JOB:
Count the lines in the data below that include the word "Notify", then state the total and nothing besides.
"""
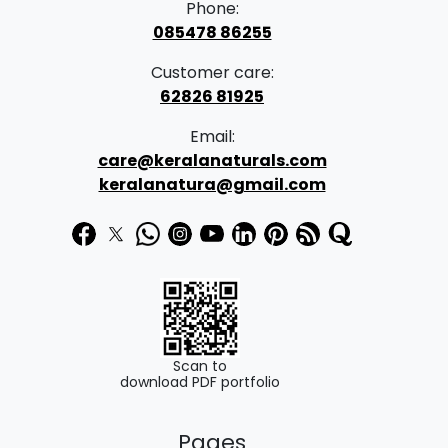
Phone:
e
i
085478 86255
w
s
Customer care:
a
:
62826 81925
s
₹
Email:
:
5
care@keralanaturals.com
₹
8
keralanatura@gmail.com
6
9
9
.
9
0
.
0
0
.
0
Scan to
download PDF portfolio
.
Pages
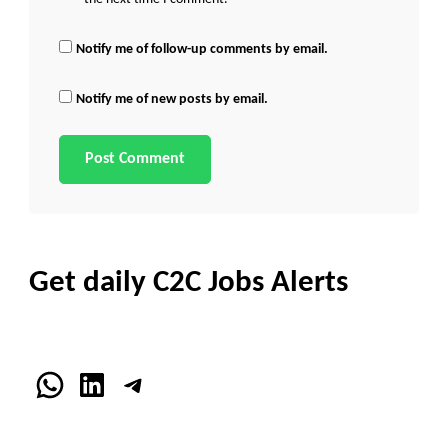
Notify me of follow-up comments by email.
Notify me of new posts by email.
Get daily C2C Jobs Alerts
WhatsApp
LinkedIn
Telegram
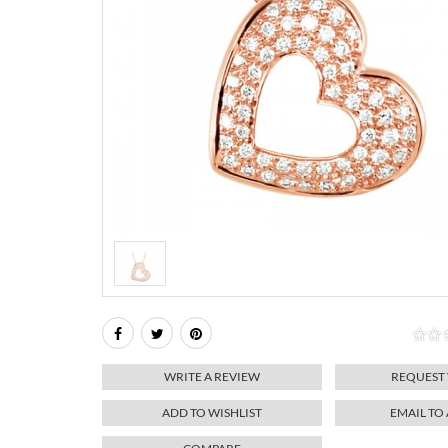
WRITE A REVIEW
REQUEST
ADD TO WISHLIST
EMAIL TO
"""
EXERCISE OUTPUT:
2